Abstract Hypertrophic cardiomyopathy (HCM) is the most common inherited cardiac disease and caused by genetic variants that often increase sarcomeric Ca 2+ sensitivity. While Ca 2+ sensitization explains diastolic dysfunction, the genesis of ventricular arrhythmias is unresolved. Here, we show that HCM mutations or pharmacological interventions that increase myofilament Ca 2+ sensitivity generate bioenergetic mismatch and oxidative stress during β-adrenergic stimulation which provide a trigger and a substrate for arrhythmias.
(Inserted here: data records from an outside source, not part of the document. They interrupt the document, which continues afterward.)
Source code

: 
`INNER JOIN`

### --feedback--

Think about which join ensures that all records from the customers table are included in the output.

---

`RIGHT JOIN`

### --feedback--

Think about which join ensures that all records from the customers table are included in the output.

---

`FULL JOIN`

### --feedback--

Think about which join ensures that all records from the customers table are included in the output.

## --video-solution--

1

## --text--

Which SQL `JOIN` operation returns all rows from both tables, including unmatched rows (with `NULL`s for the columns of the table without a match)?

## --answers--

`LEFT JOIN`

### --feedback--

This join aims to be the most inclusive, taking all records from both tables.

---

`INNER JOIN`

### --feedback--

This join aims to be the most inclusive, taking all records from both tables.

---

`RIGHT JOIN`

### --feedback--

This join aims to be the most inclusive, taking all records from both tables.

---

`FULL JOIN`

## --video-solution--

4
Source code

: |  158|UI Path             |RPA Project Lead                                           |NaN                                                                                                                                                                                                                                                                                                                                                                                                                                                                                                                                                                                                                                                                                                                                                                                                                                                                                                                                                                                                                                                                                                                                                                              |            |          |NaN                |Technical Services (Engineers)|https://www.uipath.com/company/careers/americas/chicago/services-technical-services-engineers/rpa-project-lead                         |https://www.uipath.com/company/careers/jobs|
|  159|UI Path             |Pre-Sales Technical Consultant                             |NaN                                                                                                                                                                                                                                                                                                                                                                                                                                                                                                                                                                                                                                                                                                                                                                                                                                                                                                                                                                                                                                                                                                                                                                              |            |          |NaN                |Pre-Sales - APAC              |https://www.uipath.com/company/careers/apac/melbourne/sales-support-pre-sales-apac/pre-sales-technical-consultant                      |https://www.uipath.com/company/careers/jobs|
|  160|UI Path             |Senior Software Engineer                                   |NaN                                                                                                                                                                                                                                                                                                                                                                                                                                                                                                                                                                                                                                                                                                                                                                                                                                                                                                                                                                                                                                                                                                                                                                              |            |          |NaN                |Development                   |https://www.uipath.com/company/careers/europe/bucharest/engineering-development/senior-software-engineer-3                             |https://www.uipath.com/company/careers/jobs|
For any given sarcomere shortening that produces work and consumes ATP, less Ca 2+ stimulates the Krebs cycle to maintain mitochondrial NADH. This reverses the mitochondrial transhydrogenase to regenerate NADH from NADPH, supporting ATP production at the cost of NADPH-dependent antioxidative capacity. The ensuing overflow of reactive oxygen species (ROS) from mitochondria and glutathione oxidation induce spontaneous Ca 2+ release from the sarcoplasmic reticulum and Ca 2+ waves, well-defined triggers of arrhythmias. Furthermore, transhydrogenase-dependent ROS formation slows electrical conduction during β-adrenergic stimulation in vivo , providing a substrate for arrhythmias. Chronic treatment with a mitochondrially-targeted ROS scavenger abolishes the arrhythmic burden during β-adrenergic stimulation in HCM mice in vivo, while inducing mitochondrial ROS with a redox cycler is sufficient to induce arrhythmias in wild-type animals. These findings may lead to new strategies to prevent sudden cardiac death in patients with HCM.